After calming the mind by one of the methods described above, consciously put aside the meditation object. Observe the flow of mental images and sensations just as they arise, without engaging in criticism or praise. Notice any aversion and fascination; contemplate any uncertainty, happiness, restlessness or tranquillity as it arises. You can return to a meditation object (such as the breath). whenever the sense of clarity diminishes, or if you begin to feel overwhelmed by impressions. When a sense of steadiness returns, you can relinquish the object again.

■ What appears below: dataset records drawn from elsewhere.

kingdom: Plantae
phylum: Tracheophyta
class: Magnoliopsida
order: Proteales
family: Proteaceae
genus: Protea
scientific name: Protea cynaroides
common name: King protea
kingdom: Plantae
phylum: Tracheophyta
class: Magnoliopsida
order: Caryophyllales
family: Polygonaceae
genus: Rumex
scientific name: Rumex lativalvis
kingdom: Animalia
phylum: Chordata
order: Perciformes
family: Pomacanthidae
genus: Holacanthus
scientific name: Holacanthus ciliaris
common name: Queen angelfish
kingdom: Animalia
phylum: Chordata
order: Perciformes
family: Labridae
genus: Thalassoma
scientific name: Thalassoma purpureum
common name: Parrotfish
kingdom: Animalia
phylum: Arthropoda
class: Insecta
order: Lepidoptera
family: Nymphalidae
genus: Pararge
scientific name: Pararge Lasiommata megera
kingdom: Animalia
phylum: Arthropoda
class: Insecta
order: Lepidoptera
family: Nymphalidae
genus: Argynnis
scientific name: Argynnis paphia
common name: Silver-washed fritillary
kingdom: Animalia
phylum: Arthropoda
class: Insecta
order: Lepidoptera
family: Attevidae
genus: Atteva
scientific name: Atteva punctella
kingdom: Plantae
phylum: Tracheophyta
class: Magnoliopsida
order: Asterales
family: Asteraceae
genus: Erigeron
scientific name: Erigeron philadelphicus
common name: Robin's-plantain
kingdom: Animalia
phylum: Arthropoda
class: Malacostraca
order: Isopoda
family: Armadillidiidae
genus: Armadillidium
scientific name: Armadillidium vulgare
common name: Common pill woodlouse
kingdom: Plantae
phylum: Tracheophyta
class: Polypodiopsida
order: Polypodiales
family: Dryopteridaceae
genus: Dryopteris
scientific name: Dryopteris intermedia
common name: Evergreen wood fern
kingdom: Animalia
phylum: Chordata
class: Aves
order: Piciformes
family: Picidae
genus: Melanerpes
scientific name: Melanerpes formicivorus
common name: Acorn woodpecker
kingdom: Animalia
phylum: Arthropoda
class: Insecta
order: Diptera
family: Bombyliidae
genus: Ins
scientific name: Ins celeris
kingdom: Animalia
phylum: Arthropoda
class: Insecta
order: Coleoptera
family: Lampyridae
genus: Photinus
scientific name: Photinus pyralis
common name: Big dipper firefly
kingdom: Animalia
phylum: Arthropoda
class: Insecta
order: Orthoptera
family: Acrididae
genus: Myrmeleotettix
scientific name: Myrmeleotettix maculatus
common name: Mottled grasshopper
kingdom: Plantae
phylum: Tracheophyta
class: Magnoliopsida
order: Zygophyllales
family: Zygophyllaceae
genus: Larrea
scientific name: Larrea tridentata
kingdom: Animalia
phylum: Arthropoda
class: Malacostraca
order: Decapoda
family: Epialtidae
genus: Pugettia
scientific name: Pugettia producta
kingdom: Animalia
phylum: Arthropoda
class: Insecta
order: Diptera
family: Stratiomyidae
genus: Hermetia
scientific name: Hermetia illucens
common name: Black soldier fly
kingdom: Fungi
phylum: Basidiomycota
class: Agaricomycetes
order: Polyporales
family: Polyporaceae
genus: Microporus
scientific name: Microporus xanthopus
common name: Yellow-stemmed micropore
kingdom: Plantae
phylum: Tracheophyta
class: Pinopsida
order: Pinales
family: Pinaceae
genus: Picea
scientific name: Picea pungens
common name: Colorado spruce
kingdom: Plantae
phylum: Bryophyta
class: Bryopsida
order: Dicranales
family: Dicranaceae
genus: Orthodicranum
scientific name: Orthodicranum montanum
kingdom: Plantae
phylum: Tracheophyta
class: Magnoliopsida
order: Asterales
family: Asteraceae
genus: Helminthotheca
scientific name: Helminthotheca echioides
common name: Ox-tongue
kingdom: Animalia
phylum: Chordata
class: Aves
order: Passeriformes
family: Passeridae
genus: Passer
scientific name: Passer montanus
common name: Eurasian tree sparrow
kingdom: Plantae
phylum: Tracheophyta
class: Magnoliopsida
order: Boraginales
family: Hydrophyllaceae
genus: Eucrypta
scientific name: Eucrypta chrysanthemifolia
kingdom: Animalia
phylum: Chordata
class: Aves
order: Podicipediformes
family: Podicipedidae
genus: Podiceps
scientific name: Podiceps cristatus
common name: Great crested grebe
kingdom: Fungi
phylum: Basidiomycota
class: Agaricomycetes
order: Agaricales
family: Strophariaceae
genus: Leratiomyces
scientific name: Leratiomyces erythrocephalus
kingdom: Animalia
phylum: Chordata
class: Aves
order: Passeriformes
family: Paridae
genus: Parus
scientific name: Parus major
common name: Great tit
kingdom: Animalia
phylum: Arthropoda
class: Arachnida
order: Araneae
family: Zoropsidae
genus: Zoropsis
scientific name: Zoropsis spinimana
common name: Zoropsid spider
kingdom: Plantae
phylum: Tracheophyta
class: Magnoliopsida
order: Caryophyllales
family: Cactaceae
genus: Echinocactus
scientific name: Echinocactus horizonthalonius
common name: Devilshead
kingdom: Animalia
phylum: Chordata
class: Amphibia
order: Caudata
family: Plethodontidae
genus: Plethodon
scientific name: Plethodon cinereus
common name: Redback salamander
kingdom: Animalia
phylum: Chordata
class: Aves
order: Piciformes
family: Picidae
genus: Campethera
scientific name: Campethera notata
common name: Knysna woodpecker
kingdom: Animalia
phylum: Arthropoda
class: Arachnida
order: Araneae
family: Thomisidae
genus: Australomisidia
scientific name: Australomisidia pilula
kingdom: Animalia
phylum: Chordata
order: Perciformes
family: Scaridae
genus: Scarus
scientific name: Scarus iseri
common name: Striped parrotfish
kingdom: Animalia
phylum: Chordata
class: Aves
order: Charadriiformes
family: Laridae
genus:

This practice of “bare attention” is well-suited for contemplating the mental process. Along with observing the mind’s particular “ingredients”, we can turn our attention to the nature of the container. As for the contents of the mind, Buddhist teaching points especially to three simple, fundamental characteristics.

Living Insightfully

With the practice of Insight Meditation you will see your attitudes more clearly, and come to know which are helpful and which create difficulties. An open attitude can make even unpleasant experiences insightful — for instance, understanding the way that the mind reacts against pain or sickness. When you approach such experiences in this way, you can often unwind the stress and resistance to pain, and alleviate it to a great degree. On the other hand, an impatient streak will have different results: becoming annoyed with others if they disturb your meditation; being disappointed if your practice doesn’t seem to be progressing fast enough; falling into unpleasant moods over insignificant matters. Meditation teaches us that peace of mind — or its absence — essentially depends on whether or not we contemplate the events of life in a spirit of reflection and open-mindedness.

By looking into your intentions and attitudes in the quiet of meditation, you can investigate the relationship between desire and dissatisfaction. See the causes of discontent: wanting what you don’t have; rejecting what you dislike; being unable to keep what you want. This is especially oppressive when the subject of the discontent and desire is yourself. No-one finds it easy to be at peace with personal weakness, especially when so much social emphasis is placed on feeling good, getting ahead and having the best. Such expectations indeed make it difficult to accept oneself as one is.